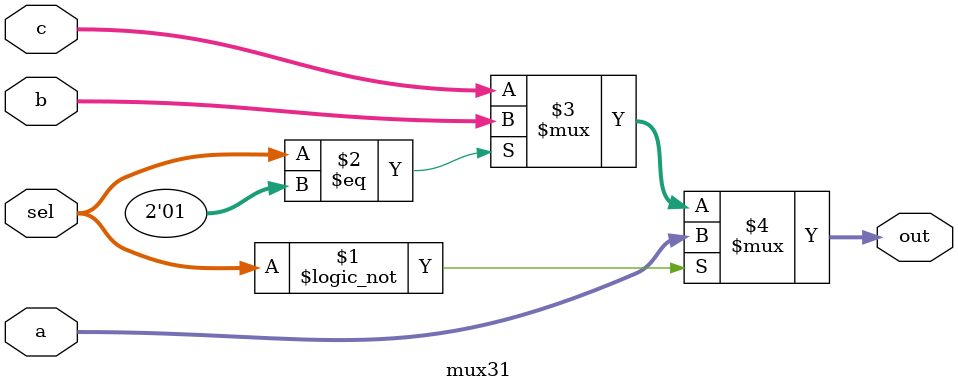
<source format=v>
module mux31(a,b,c,sel,out);

parameter DATA_LENGTH = 8;
input [DATA_LENGTH-1:0] a;
input [DATA_LENGTH-1:0] b;
input [DATA_LENGTH-1:0] c;
input [1:0] sel;
output [DATA_LENGTH-1:0] out;

assign out = (sel == 2'b00 ? a : (sel == 2'b01 ? b : c));

endmodule 
</source>
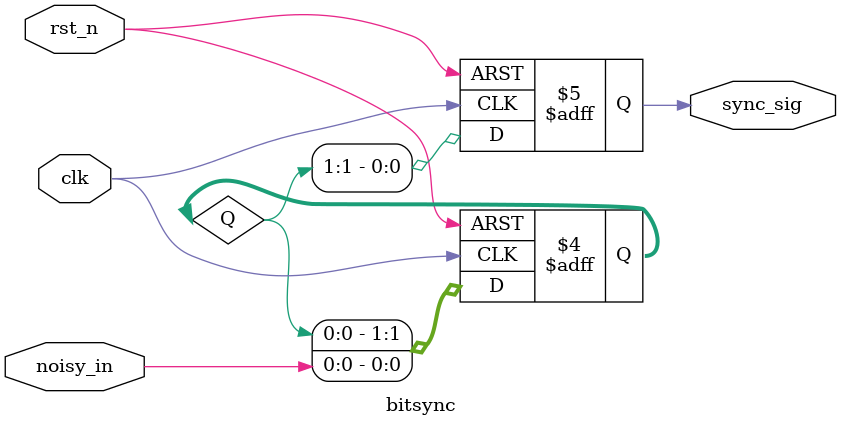
<source format=v>
module bitsync #(parameter num_stages = 2)
(
    input wire noisy_in,
    input wire rst_n,
    input wire clk ,

    output reg sync_sig 

);


reg [num_stages-1:0] Q;
integer i;

always @ (posedge clk or negedge rst_n)
  begin 
    if (!rst_n)
      begin 
        Q <= 'b0;
        sync_sig<=0;
      end
    else 
      begin 
        Q[0] <= noisy_in;
        for (i=1; i<=num_stages -1 ; i=i+1)
          begin 
           Q[i]<=Q[i-1];
          end
        sync_sig <= Q[num_stages-1];

      end

  end


endmodule 

</source>
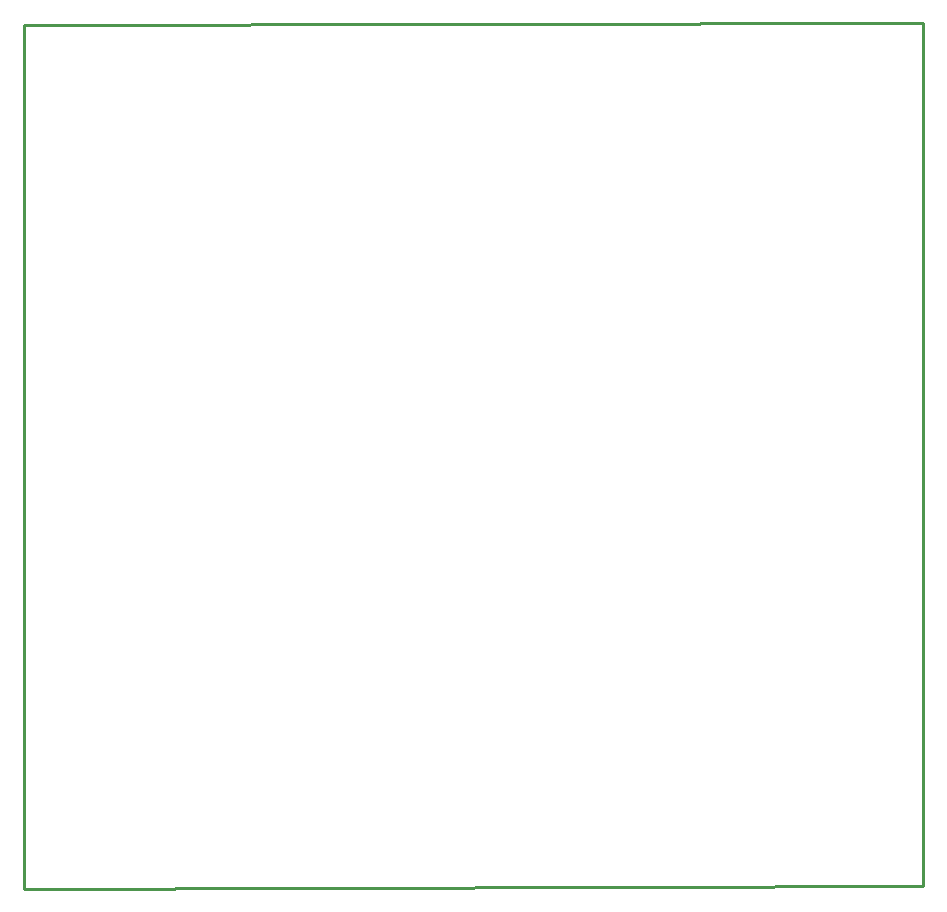
<source format=gbr>
G04 EAGLE Gerber RS-274X export*
G75*
%MOMM*%
%FSLAX34Y34*%
%LPD*%
%IN*%
%IPPOS*%
%AMOC8*
5,1,8,0,0,1.08239X$1,22.5*%
G01*
%ADD10C,0.254000*%


D10*
X67000Y71000D02*
X828000Y73000D01*
X828000Y804400D01*
X67000Y802400D01*
X67000Y71000D01*
M02*

</source>
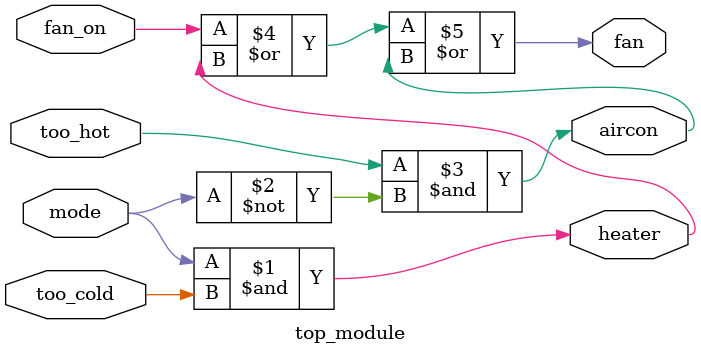
<source format=v>
module top_module (
    input too_cold,
    input too_hot,
    input mode,
    input fan_on,
    output heater,
    output aircon,
    output fan
); 
    assign heater=mode&too_cold;
    assign aircon=too_hot&~mode;
    assign fan=fan_on|heater|aircon;

endmodule

</source>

========================================================================

- [DIRECTIVE] Please say how many lines in the records above contain the string "parameter", giving no other words.

- [SOLUTION FOR THIS PROBLEM] 2